À la folie, l’impressionnant dernier documentaire en date du Chinois Wang Bing, appelle la notion de résistance. Celle d’un cinéaste qui poursuit une œuvre vaste, unique et libérée de tout formatage. Celle des personnes qu’il filme, soumises à des pressions physiques et psychologiques inhumaines. Celle enfin du spectateur éveillé qui se voit entraîné pendant près de quatre heures dans une rude plongée au cœur de la folie.
Début 2013, trois mois durant, Wang Bing a côtoyé les patients masculins d’un hôpital psychiatrique de la province du Yunnan. Se fondant dans ce groupe d’une cinquantaine d’hommes de tous âges, il a filmé nuit et jour, dans ce lieu singulier, cet étage ouvert sur une petite cour carrée et constitué d’une dizaine de chambres collectives le long des quatre côtés d’une coursive grillagée.
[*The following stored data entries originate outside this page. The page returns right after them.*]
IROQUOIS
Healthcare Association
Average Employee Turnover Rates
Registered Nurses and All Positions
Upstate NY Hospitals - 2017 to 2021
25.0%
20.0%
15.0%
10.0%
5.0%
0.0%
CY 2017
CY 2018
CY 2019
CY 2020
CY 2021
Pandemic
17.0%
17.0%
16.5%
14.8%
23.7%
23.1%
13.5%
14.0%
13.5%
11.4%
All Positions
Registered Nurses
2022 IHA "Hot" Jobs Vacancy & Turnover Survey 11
Ces hommes sont là quasiment livrés à eux-mêmes, les soignants limitant leur présence aux piqûres et à la distribution de médicaments journaliers, parfois aussi intervenant de manière plus brutale lorsqu’il faut calmer un agité (nous voyons quelques effets de ces mauvais traitements). La grille de leur bloc ne s’ouvre que pour qu’ils puissent descendre prendre un repas. Le reste du temps, ils le passent à trainer de leur chambre à la salle de télévision, en aussi piteux état l’une que l’autre. Leur niveau de folie est très variable, des gens parfaitement sains d’esprit pouvant manifestement se retrouver au milieu d’autres très atteints, et un constat s’impose très vite, dressé d’ailleurs par l’un d’entre eux : à vivre dans ces conditions, on devient de toute façon très vite un véritable malade mental. L’hygiène est déplorable, les uns et les autres pissant à peu près n’importe où, sortant sur la coursive parfois nus, même en plein froid.
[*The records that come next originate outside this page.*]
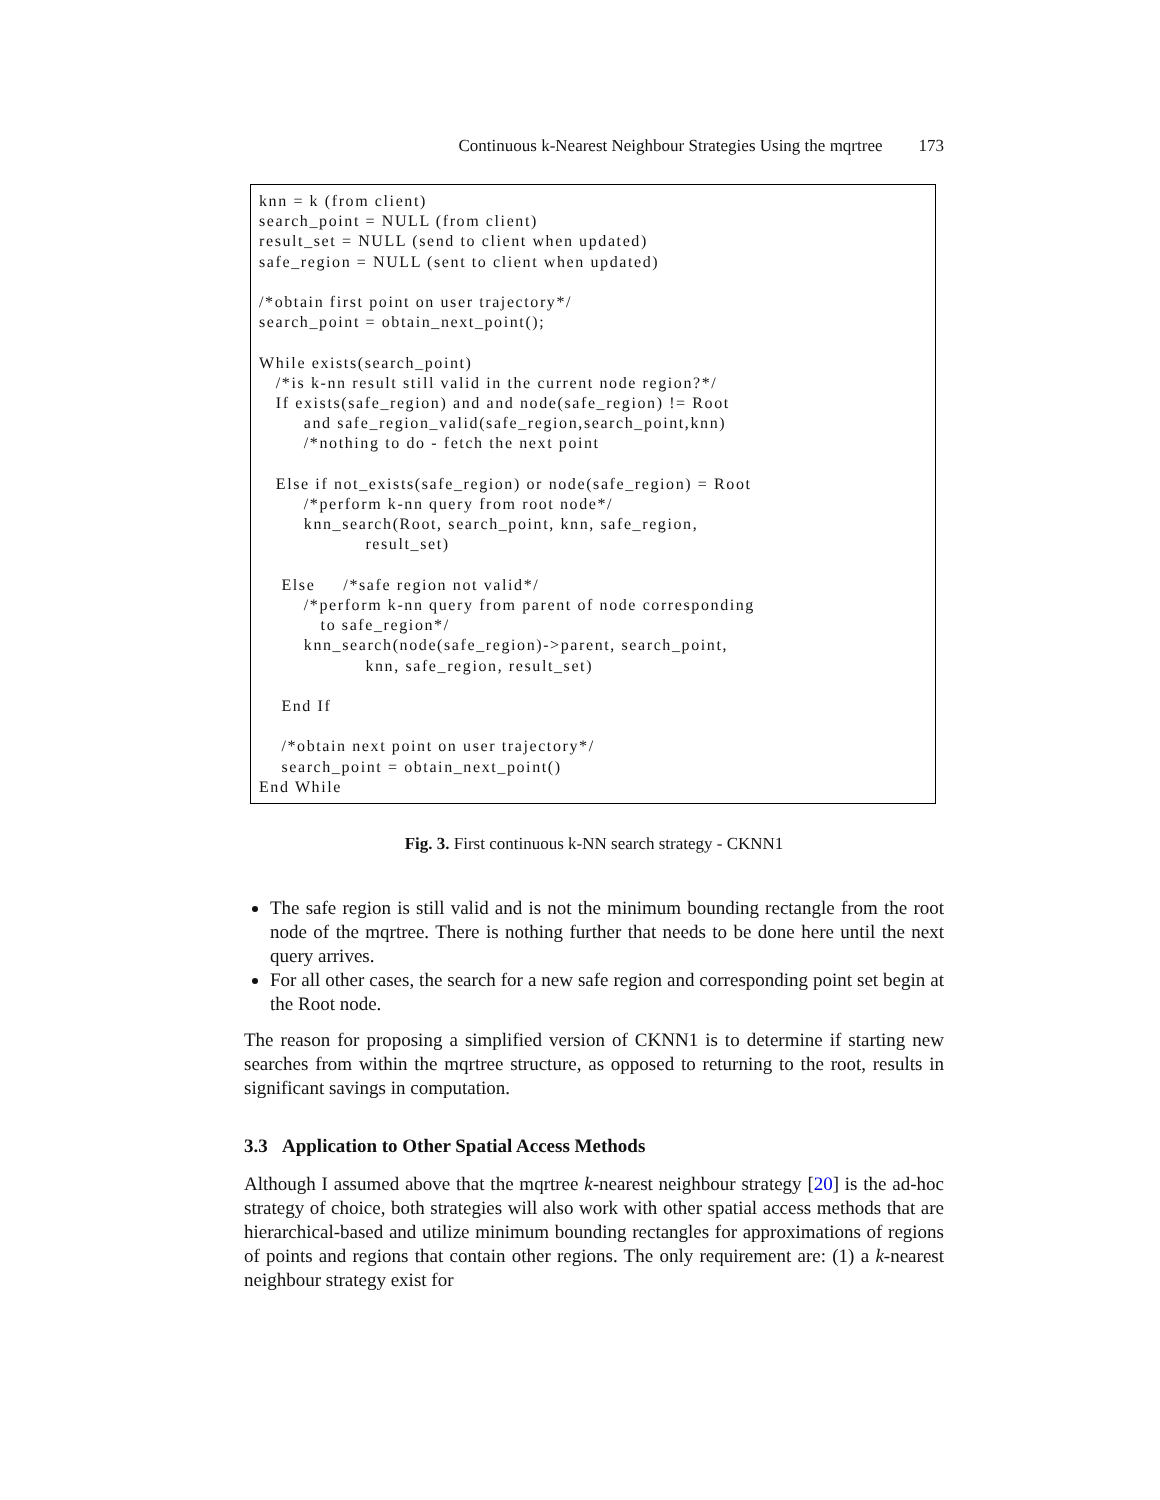Continuous k-Nearest Neighbour Strategies Using the mqrtree 173
knn = k (from client)
search_point = NULL (from client)
result_set = NULL (send to client when updated)
safe_region = NULL (sent to client when updated)

/*obtain first point on user trajectory*/
search_point = obtain_next_point();

While exists(search_point)
   /*is k-nn result still valid in the current node region?*/
   If exists(safe_region) and and node(safe_region) != Root
        and safe_region_valid(safe_region,search_point,knn)
        /*nothing to do - fetch the next point

   Else if not_exists(safe_region) or node(safe_region) = Root
        /*perform k-nn query from root node*/
        knn_search(Root, search_point, knn, safe_region,
                   result_set)

    Else     /*safe region not valid*/
        /*perform k-nn query from parent of node corresponding
           to safe_region*/
        knn_search(node(safe_region)->parent, search_point,
                   knn, safe_region, result_set)

    End If

    /*obtain next point on user trajectory*/
    search_point = obtain_next_point()
End While
Fig. 3. First continuous k-NN search strategy - CKNN1
The safe region is still valid and is not the minimum bounding rectangle from the root node of the mqrtree. There is nothing further that needs to be done here until the next query arrives.
For all other cases, the search for a new safe region and corresponding point set begin at the Root node.
The reason for proposing a simplified version of CKNN1 is to determine if starting new searches from within the mqrtree structure, as opposed to returning to the root, results in significant savings in computation.
3.3 Application to Other Spatial Access Methods
Although I assumed above that the mqrtree k-nearest neighbour strategy [20] is the ad-hoc strategy of choice, both strategies will also work with other spatial access methods that are hierarchical-based and utilize minimum bounding rectangles for approximations of regions of points and regions that contain other regions. The only requirement are: (1) a k-nearest neighbour strategy exist for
Là-bas, le seul chauffage, c’est la couverture. Plus encore que les prisonniers du Fossé (sa fiction de 2010) ou les Trois Sœurs du Yunnan (documentaire de 2012), les patients de cet hôpital passent des heures sous la leur. Rendus amorphes par l’enfermement et l’inactivité, ils s’y glissent pour se réchauffer, pour dormir puisqu’il ne reste que cela à faire pour se retirer de ce monde infernal, pour y accomplir des gestes que l’on ne voit pas puisque c’est le seul endroit qui les soustrait au regard des autres. Ailleurs, ils ne peuvent que devenir spectacle de dégradation. À eux de trouver comment se délester de leur honte.
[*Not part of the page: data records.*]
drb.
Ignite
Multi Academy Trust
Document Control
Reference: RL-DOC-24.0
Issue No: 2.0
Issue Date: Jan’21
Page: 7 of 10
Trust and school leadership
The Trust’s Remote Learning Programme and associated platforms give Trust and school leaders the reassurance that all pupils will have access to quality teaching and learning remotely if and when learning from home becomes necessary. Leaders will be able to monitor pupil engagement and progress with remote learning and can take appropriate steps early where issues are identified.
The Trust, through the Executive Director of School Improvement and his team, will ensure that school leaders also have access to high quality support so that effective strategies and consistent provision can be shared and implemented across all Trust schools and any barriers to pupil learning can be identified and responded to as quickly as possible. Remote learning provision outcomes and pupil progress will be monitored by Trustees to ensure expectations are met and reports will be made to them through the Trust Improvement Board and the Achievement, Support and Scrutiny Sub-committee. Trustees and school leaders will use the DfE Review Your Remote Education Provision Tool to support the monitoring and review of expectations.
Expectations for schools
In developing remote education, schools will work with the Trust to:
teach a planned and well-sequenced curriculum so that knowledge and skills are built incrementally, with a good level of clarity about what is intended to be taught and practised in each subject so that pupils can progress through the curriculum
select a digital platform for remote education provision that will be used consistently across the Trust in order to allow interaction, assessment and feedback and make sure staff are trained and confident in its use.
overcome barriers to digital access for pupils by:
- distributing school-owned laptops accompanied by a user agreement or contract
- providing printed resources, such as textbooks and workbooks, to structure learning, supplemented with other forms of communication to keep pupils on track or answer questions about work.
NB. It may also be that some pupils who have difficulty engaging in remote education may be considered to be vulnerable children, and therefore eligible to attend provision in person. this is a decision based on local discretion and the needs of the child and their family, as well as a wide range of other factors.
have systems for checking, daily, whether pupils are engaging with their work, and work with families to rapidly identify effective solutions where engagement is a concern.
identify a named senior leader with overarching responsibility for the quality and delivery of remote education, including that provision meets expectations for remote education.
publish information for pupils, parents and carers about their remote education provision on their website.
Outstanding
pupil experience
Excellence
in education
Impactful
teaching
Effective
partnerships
L’immersion dans un tel lieu pose la question morale de la position du cinéaste. Dans l’asile, le chaos, même calme, même ralenti, existe déjà et la caméra n’ajoute guère au désordre. Wang Bing filme de manière frontale mais laisse advenir les choses pour mieux les capter. Les débuts et les fins de plans sont chez lui significatifs par rapport à l’honnêteté de sa démarche car brutaux ou au contraire de pure attente d’un événement (si l’on peut parler d’événement dans ce cinéma de la réalité étalée). De plus, sa caméra n’est ni invisible ni provocatrice. Et dans ce cadre-là, ce que l’on ne nous montre pas, ce qui se trouve dans les coupes, devient également important, pas tant en termes dramatiques (Wang Bing nous épargne peu de choses mais l’on suppose qu’il a mis de côté quelques images plus dérangeantes encore) que sur la question de la présence du cinéaste au milieu des patients (par exemple avec les coupes qui surviennent après une apostrophe qui lui est faite).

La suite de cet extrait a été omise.